Capuchin, b. in Paris, Nov. 4, 1577; d. at Rueil, Dec. 18, 1638
Leclerc du Tremblay, Francois, a Capuchin, better known as PERE JOSEPH, b. in Paris, November 4, 1577; d. at Rueil, December 18, 1638. Owing to the influence of his kinsman the Constable de Montmorency, he appeared at court at the age of eighteen with the title of Baron de Maffliers, and served in the armies of Henry IV against Spain. On February 2, 1599 he became a Capuchin novice. He was provincial of the Capuchins of Touraine in September, 1613, and took part in 1616 in the negotiations of Loudun between Marie de Medicis and the malcontents led by the Prince de Conde. To the future Cardinal de Richelieu he furnished the opportunity of a conference with Conde, the first service rendered by Richelieu to Marie de Medicis and to the State. In this way Pere Joseph appears at the opening of Richelieu's political career. The role of Pere Joseph has recently been studied anew by Abbe Dedouvres and M. Fagniez. Their researches prove that Pere Joseph remained true to the medieval idea of Christendom. He had visions of a crusade that would combine all Europe, and the purpose of his visit to Rome in 1616 was to discuss with Paul V the schemes of the Duke of Nevers, who was planning to unite against the Turks the Maniots of Mores and the Slav populations of the Balkans, and with this enterprise in view, founded (1617) the Order of the Christian Militia. Pere Joseph even wrote an epic poem on this subject, "La Turciade." But the conflict between the Habsburgs and the Bourbons, as well as the new prospects of the Mantuan succession open to Charles de Nevers caused the crusade scheme to fail. Pere Joseph then became Richelieu's confidential political agent, hoping that, with the Bourbons victorious, and peace established in Europe, it would finally be possible to march against the Turks. His scheme was to weaken both the Protestants and the House of Austria, both of whom he considered enemies of the peace of Europe. He wished France to use the Protestants to weaken the House of Austria, and the House of Austria to weaken the Protestants.

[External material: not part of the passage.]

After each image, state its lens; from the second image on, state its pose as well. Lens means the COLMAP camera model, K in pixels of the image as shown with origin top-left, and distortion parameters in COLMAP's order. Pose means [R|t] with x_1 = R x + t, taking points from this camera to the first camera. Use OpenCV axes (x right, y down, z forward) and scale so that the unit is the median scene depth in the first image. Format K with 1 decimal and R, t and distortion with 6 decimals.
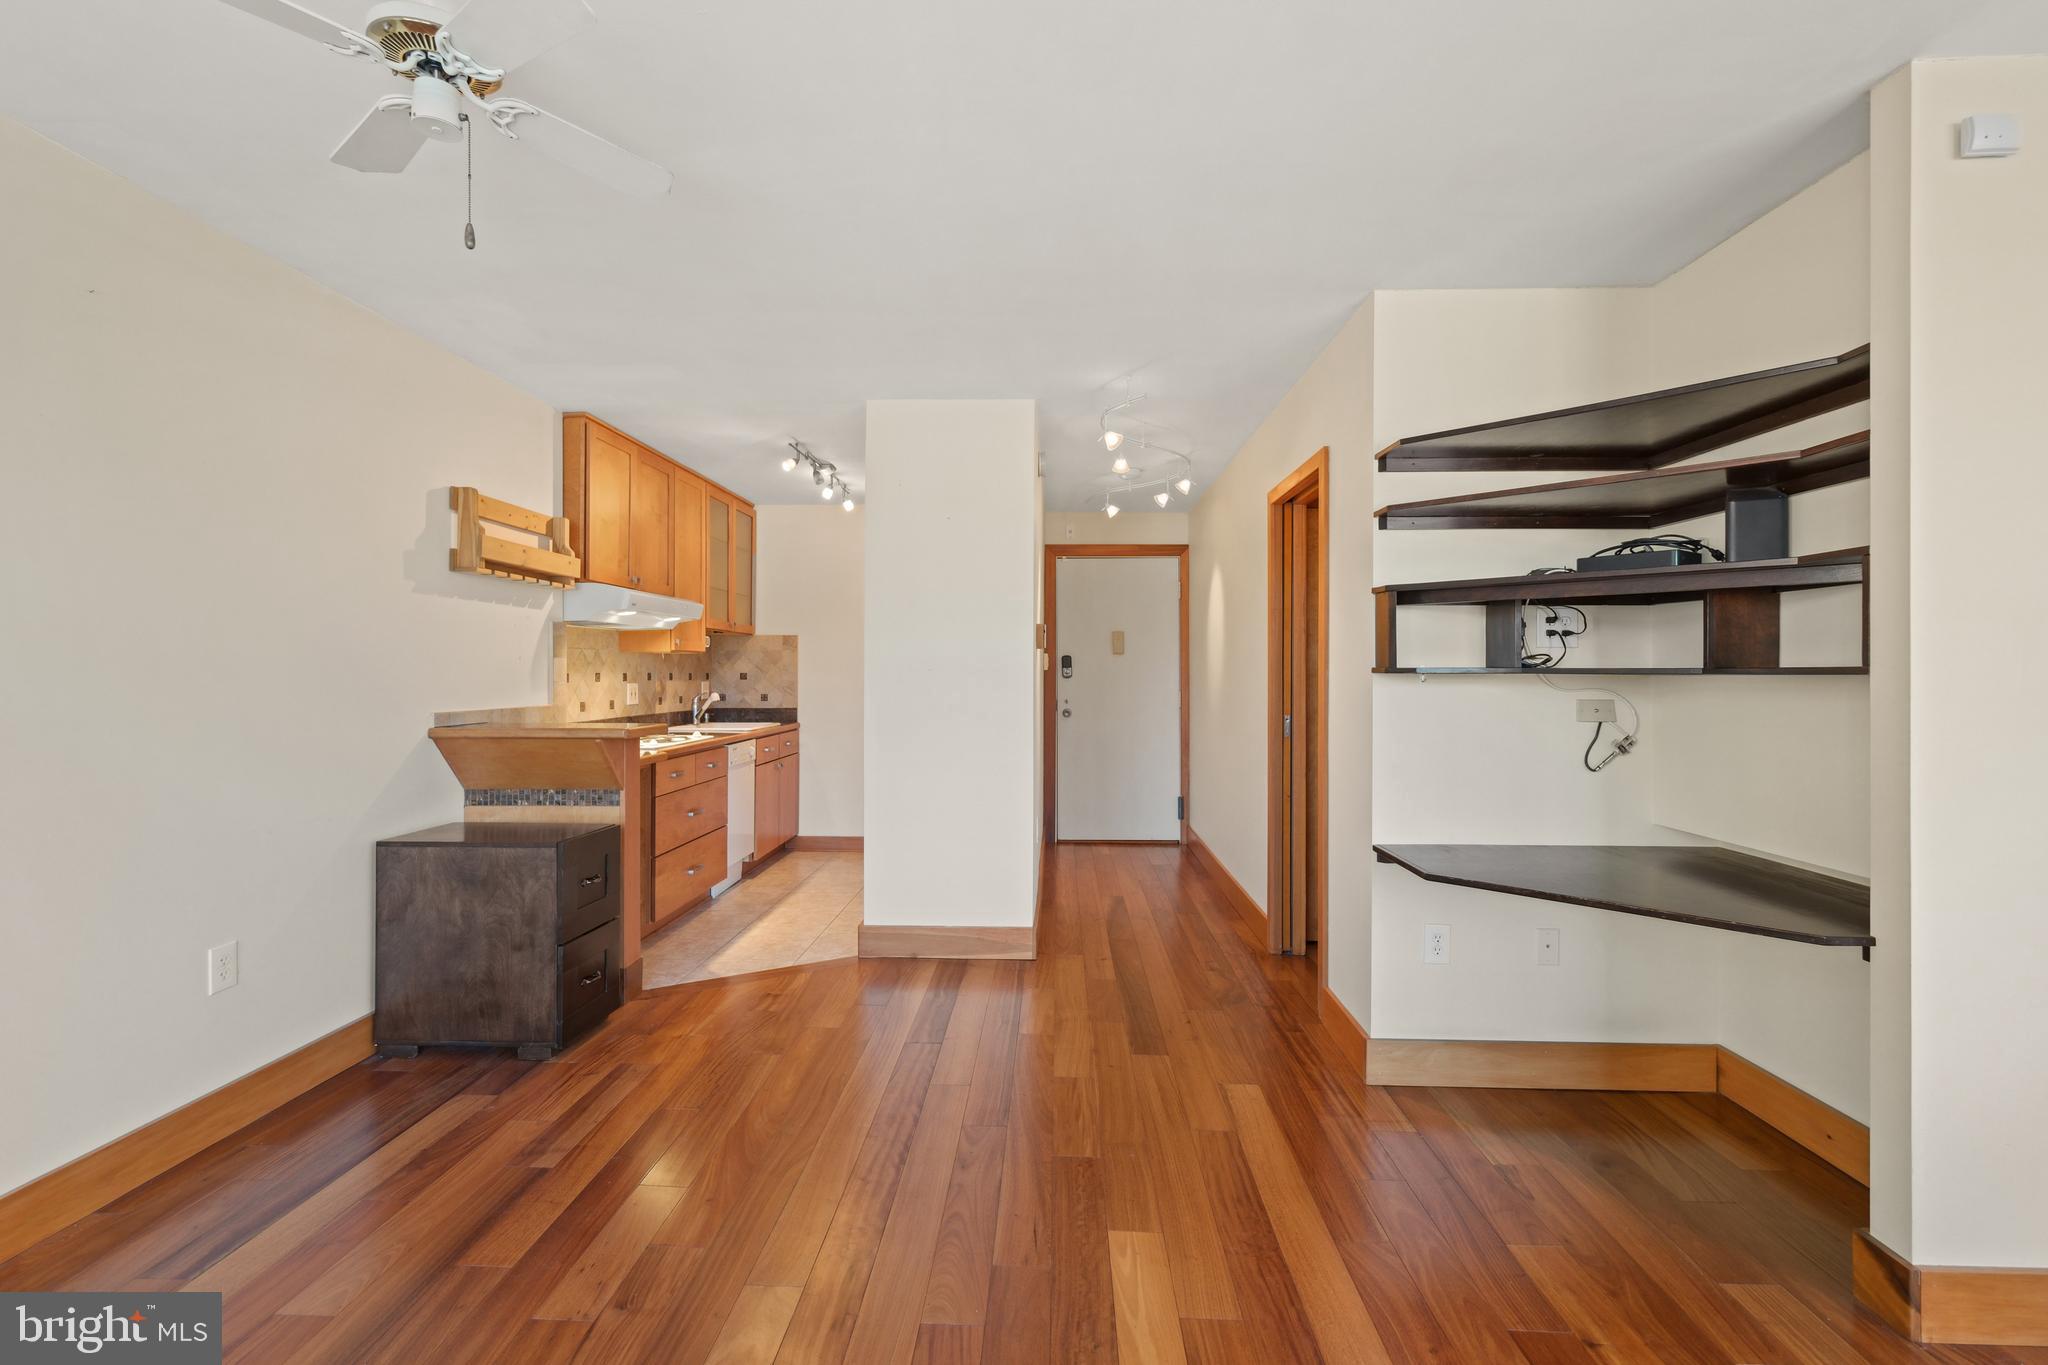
lens RADIAL K [[899.8, 0, 1026.8], [0, 899.8, 670.5], [0, 0, 1]] dist [0.001848, -0.000023]
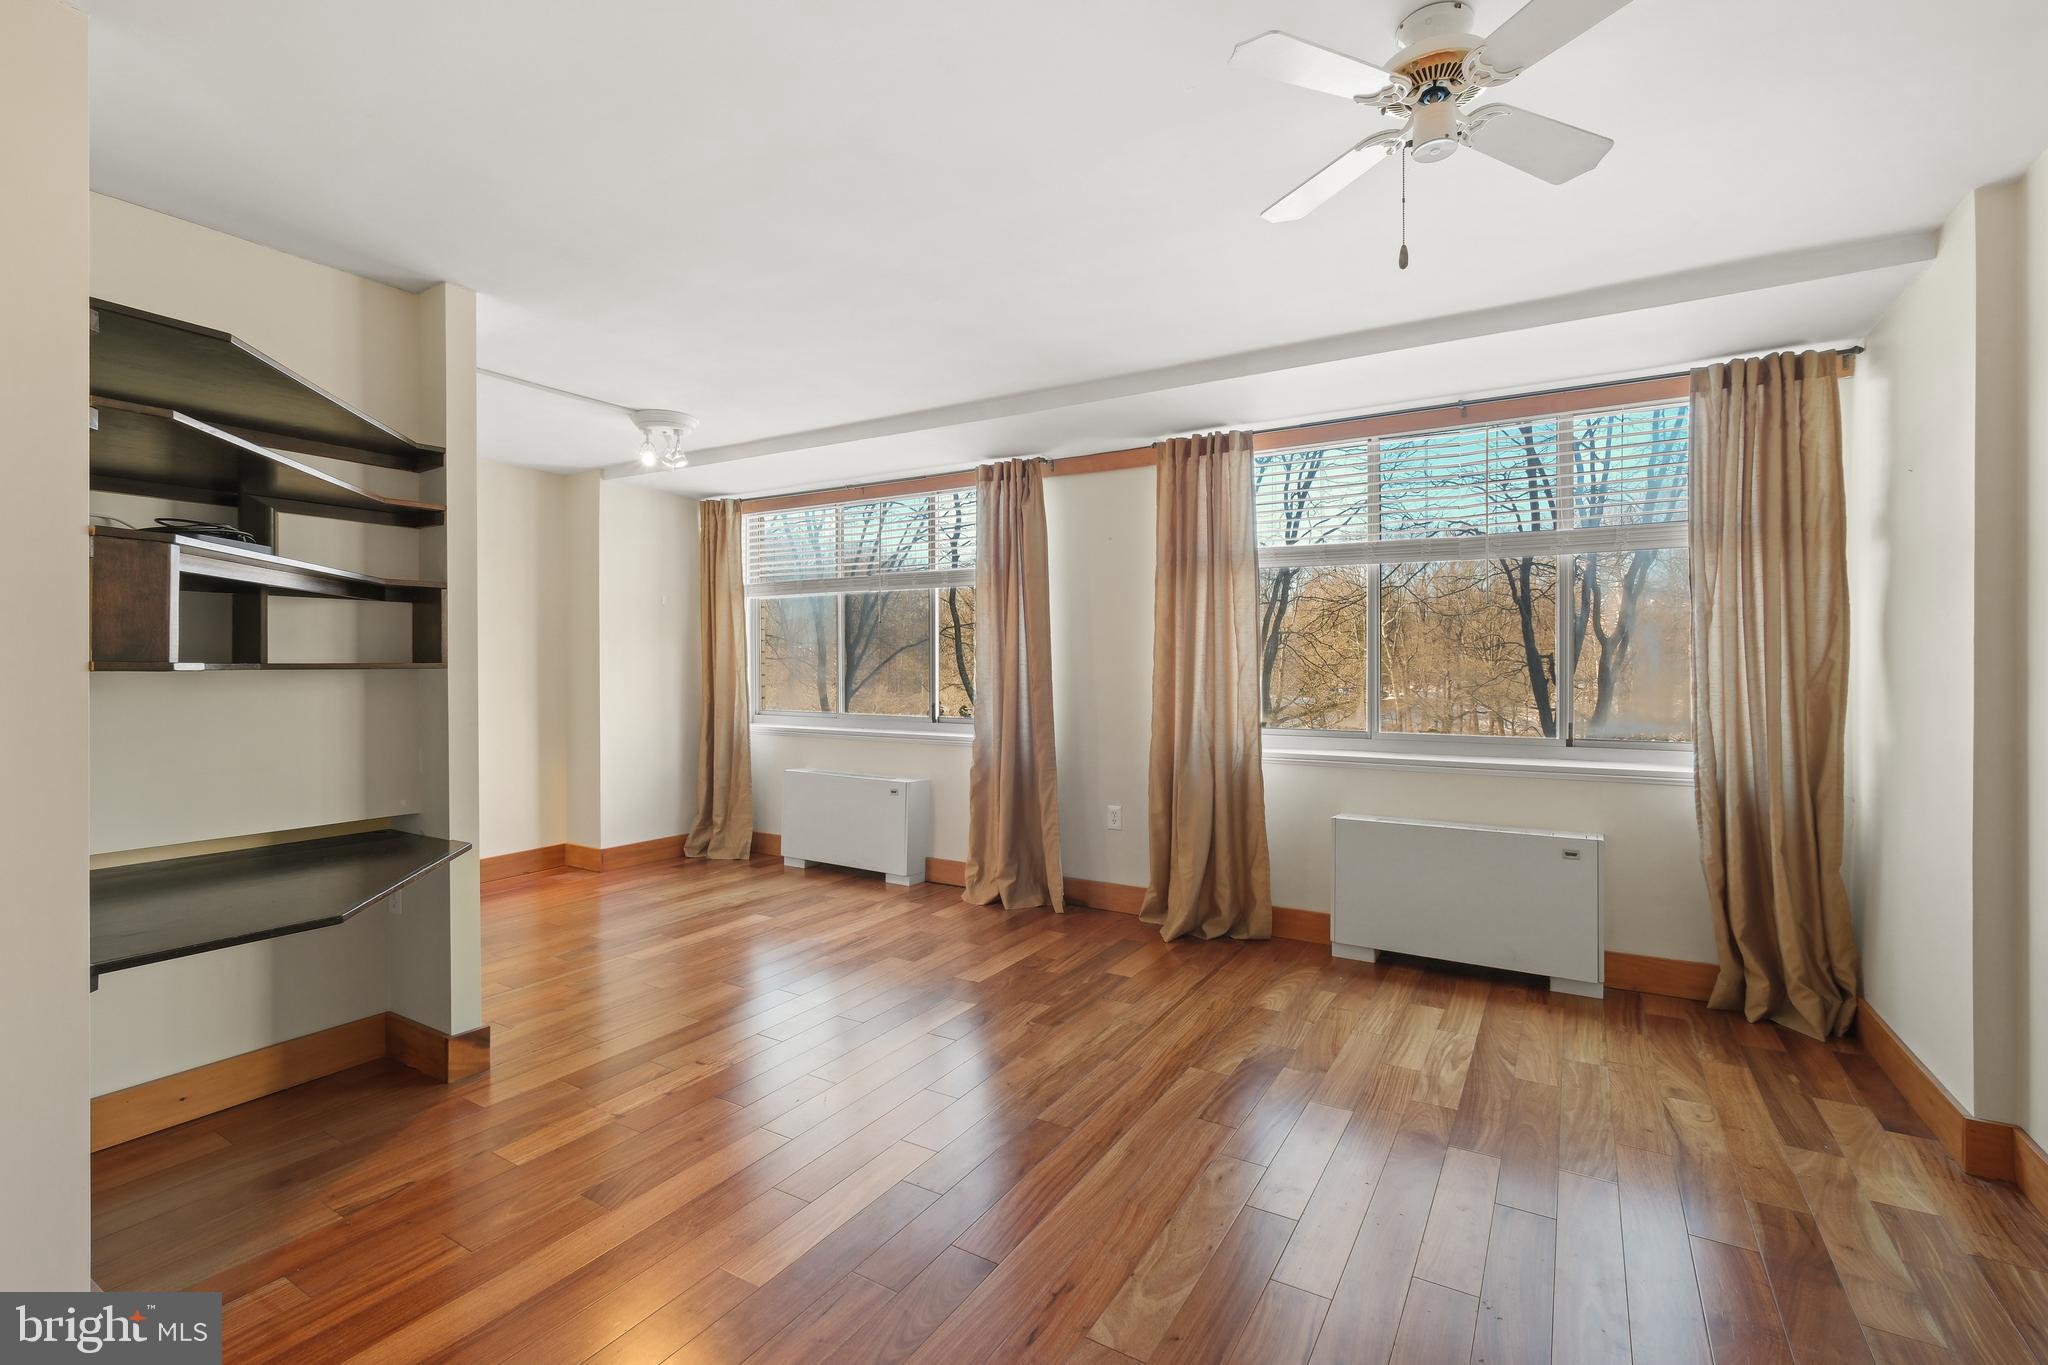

Richelieu sent him to Rome in 1625, to negotiate regarding the rival claims of the Grisons and Spain in Valtellina. In 1630 he was sent to the Diet of Ratisbon to give quiet support to the opposition of the German princes to the claims of Emperor Ferdinand, and to strengthen the bonds of alliance between France and the Elector Maximilian of Bavaria head of the Catholic League. On the morrow of the Diet of Ratisbon, Germany was divided between a powerless emperor and two parties, one Catholic, the other Protestant, both equally hostile to the empire. Pere Joseph labored to obtain the neutrality of the Duke of Bavaria and of the Catholic League in view of the invasion of Gustavus Adolphus, protector of the Protestants; he even had hopes of forming an alliance between Maximilian and Gustavus Adolphus. After the death of Gustavus Adolphus war became inevitable between France and the Habsburgs, and it broke out in 1635. Henceforth instead of pressing on Richelieu his own broad political views, Pere Joseph was content to support the makeshift policy imposed by circumstances on the cardinal. The desire for territorial expansion, which at that time governed French policy, was Richelieu's rather than Pere Joseph's. The latter however, eagerly followed the progress of the French troops and, in the cardinal's name, kept up an active correspondence with the generals and ministers. Tradition represents the cardinal as bending over his dying friend and saying to him: "Pere Joseph, Brisach is ours". As a matter of fact the taking of Brisach, which occurred on December 17, 1638, could not have been known in Paris on the next morning, the date of the death of Pere Joseph; but the tradition such as it is, symbolizes the close bond which patriotism created between these two men.
While the religious idea of a crusade inspired the secular policy of Pere Joseph, intense sacerdotal and Apostolic zeal characterized him amid all his political preoccupations. At his suggestion d'Orleans-Longueville reformed the Benedictine Order at Fontevrault and founded the congregation of Our Lady of Calvary, for whose nuns he wrote many books of piety. He opposed, even more openly than Richelieu, Richer's Gallican doctrines. Pere Joseph also founded Capuchin missions for the conversion of Protestants, in Poitou, Dauphine, the Cevennes, Languedoc, Provence, and later in the East. The sending of Pere Pacifique to Constantinople in 1624, with the title of "Prefect of Eastern Missions" was the beginning of vast spiritual conquests by the Capuchins in the Archipelago, the Greek peninsula, and Asia Minor. From Paris Pere Joseph directed this work, and in 1633 there were ten Eastern missions. It was he also who, in 1633, sent Pere Agathange of Vendome to found a mission in Egypt; this same father in 1637 attempted but in vain to establish a mission in Abyssinia; finally Pere Joseph tried, but unsuccessfully, to establish a mission of French Capuchins in Morocco.